Ese espíritu de encuentro inspirador fue el que animó a los fundadores del Ateneo de Madrid, y es el que debería prevalecer en la institución, que actualmente atraviesa una grave crisis económica y de gestión. Situado ahora en tres edificios decimonónicos magníficos a cincuenta metros del Congreso de los Diputados, con una biblioteca y un salón de actos incomparables, el Ateneo de Madrid ha sufrido desproporcionadamente las consecuencias de nuestro tiempo. En los pasillos del Ateneo en los que debatieron los más importantes intelectuales, escritores y artistas de España y del mundo, apenas queda el recuerdo de la gloria pasada. Un grupo de socios veteranos y nuevos, con el nombre Grupo 1820, nos hemos propuesto encender de nuevo la luz casi apagada de la institución, que apenas pervive por el esfuerzo encomiable de unos cuantos socios.

El Ateneo será así lo que fue en su tiempo: una auténtica red social de mujeres y hombres comprometidos con el pensamiento más libre y con las más excelentes ideas, las más bellas artes y las letras más inspiradoras. Ilustración: ni más, ni menos. Tan imprescindible como hace dos siglos. O más si cabe.

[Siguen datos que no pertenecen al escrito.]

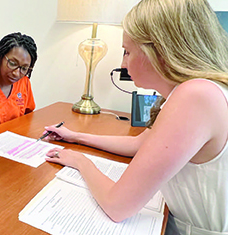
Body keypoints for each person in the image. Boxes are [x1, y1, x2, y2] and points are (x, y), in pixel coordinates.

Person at [44, 0, 228, 234]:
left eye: (127, 51)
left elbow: (116, 205)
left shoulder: (196, 96)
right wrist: (74, 136)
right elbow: (139, 144)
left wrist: (79, 161)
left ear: (161, 51)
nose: (122, 63)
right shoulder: (199, 91)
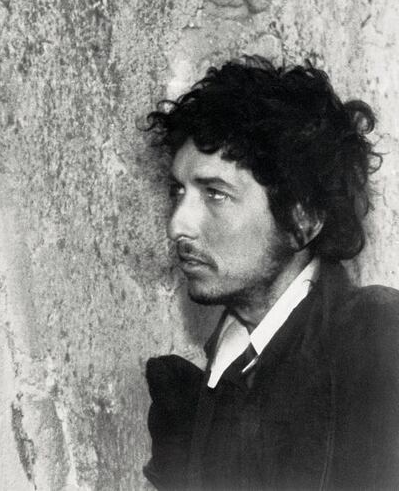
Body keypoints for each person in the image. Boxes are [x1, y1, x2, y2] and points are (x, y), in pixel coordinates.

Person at [142, 56, 399, 490]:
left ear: (303, 220)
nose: (177, 226)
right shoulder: (189, 402)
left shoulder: (379, 349)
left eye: (215, 194)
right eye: (178, 192)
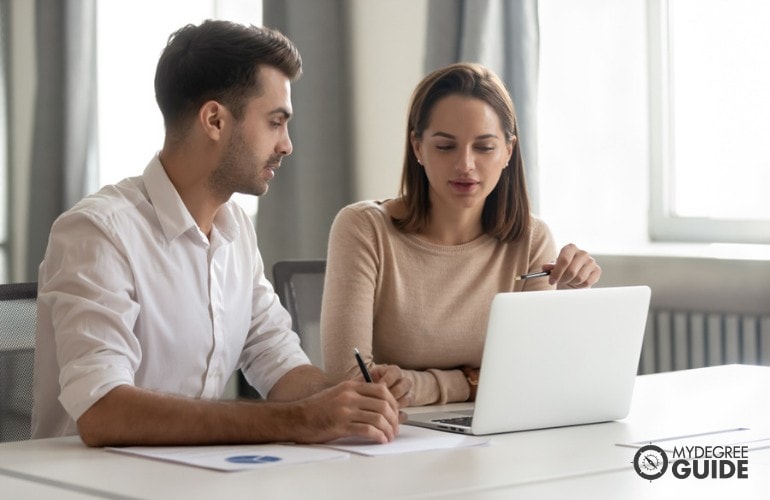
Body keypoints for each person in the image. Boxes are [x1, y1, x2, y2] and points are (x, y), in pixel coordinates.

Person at [31, 20, 410, 447]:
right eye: (274, 122)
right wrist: (298, 420)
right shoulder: (97, 233)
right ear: (214, 119)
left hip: (200, 480)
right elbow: (103, 412)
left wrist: (351, 398)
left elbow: (277, 360)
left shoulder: (236, 230)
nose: (287, 145)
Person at [321, 63, 601, 407]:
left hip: (496, 431)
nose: (465, 165)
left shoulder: (532, 239)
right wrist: (475, 381)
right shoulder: (364, 228)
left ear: (508, 151)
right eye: (445, 147)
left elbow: (530, 375)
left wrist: (424, 385)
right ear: (418, 147)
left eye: (484, 147)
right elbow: (347, 380)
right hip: (393, 433)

Hace doscientos un años, a la luz de la Ilustración europea, 92 personas crearon lo que entonces se llamó el Ateneo Español. En sus estatutos fundacionales, se decía que "sin ilustración pública no hay verdadera libertad: de aquella dependen principalmente la consolidación y progresos del sistema constitucional, y la fiel observancia de las nuevas instituciones". Perfectamente insertos en el espíritu liberal –en su más limpia acepción– aquellos hombres (las mujeres no estaban invitadas aún) trataron de generar un club en el que primara el pensamiento libre y la razón por encima de los dogmas religiosos y las pulsiones absolutistas de su tiempo.